Records shown section start

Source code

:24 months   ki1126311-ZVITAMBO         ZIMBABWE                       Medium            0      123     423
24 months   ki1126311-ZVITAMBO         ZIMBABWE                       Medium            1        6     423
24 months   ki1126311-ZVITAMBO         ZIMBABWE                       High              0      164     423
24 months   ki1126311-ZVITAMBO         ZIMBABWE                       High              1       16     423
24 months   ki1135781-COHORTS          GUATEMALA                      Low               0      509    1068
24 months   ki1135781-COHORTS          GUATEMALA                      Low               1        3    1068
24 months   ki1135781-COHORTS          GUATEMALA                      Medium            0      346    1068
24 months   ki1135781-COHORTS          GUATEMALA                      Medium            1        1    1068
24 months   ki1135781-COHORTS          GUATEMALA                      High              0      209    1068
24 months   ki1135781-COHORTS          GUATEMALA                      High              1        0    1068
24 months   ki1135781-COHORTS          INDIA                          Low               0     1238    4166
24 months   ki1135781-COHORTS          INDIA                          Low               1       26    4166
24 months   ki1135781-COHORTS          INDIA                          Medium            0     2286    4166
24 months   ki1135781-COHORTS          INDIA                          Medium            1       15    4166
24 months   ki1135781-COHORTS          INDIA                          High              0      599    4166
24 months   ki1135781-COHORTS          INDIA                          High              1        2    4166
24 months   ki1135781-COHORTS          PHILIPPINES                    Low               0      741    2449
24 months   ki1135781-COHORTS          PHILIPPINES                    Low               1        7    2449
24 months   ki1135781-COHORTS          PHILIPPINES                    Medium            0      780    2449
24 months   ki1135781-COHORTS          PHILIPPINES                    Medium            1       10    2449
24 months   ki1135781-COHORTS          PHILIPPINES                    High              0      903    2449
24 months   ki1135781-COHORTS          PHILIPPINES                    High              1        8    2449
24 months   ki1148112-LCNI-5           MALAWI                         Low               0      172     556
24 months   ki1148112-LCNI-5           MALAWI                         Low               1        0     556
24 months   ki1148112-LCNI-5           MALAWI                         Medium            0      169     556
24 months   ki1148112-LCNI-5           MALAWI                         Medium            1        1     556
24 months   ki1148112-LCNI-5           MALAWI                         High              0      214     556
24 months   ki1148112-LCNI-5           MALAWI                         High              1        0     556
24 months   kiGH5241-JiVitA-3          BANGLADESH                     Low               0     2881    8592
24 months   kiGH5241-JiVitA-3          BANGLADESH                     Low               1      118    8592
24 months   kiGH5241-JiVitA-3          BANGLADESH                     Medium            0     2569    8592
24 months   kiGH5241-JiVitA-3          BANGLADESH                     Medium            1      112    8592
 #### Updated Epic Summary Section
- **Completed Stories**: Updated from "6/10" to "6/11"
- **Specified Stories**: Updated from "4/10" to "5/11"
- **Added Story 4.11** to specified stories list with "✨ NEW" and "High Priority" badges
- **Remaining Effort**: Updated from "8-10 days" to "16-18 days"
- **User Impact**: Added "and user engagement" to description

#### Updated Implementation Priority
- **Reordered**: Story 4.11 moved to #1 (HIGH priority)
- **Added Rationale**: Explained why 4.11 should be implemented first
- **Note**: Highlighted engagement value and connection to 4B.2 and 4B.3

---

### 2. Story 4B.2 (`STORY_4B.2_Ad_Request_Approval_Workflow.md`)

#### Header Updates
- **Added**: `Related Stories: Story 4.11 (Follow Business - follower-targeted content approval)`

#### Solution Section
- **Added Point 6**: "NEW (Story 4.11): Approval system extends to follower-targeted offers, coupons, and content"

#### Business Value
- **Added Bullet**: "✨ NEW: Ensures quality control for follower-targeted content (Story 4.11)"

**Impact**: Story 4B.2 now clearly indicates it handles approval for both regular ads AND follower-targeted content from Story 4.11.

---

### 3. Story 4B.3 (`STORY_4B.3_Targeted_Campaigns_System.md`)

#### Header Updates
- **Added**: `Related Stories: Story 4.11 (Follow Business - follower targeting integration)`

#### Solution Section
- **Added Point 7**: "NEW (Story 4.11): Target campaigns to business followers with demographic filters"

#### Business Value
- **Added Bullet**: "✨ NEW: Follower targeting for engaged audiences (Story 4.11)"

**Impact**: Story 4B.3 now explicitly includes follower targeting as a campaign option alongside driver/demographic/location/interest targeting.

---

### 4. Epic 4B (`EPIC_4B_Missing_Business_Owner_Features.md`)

Records shown section end

State how many lines of the listing above contain the string "BANGLADESH". Give only the number.

4